發布者：經濟學系 時間：2020-12-01 閱讀次數：495
報告題目：Industry Structure and the Strategic Provision of Trade Credit by Upstream Firms（產業結構與上游企業對貿易信貸的策略供應）
Victor Song 博士, 加拿大西蒙菲莎大學彼迪商學院金融與創新創業跨學科助理教授，畢業于加拿大卡爾加里大學, 獲得經濟學與金融學雙博士學位。研究方向包括：公司金融財務，產業組織，應用博弈理論。Victor Song 博士多次獲得由加拿大西蒙菲沙大學和卡爾加里大學授予的最佳教學獎; 并在Review of Financial Studies 等世界頂級金融期刊發表論文多篇。

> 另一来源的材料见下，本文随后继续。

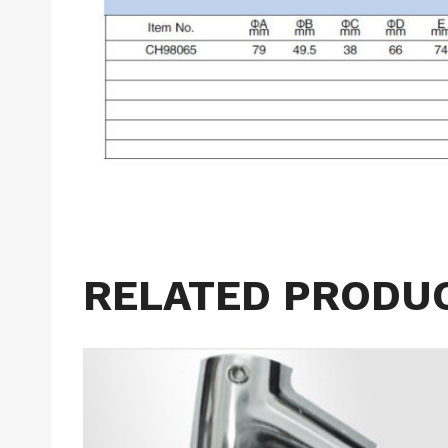
RELATED PRODU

We explain trade credit financing as a strategic tool for a supplier to influence her retailer behavior in a product market, provide a new rationale for the existence as well as the contract structure of trade credit financing, and show why financially unconstrained firms occasionally finance their inventory with expensive trade credit. In our model competing supply chains deliver a homogeneous good to a market with imperfect competition where retailers have to make inventory decisions before demand is realized. When demand is weak trade credit financing makes the retailer more aggressive as he avoids having to finance unsold inventory at the high trade credit interest rate. The ex-ante expected cost of having to finance excess inventory at the high trade credit rate when demand is weak reduces retailers' optimal ex-ante inventory levels. When demand is high sales are constrained by inventory and competition is less intense. The modified product market behavior induced by trade credit financing increases the producer surplus at the expense of consumer surplus in oligopoly markets, while we find no benefit for producers in either monopoly or perfect competition. We empirically confirm an inverse U-shape relationship of trade credit use and competition for a sample of U.S. firms.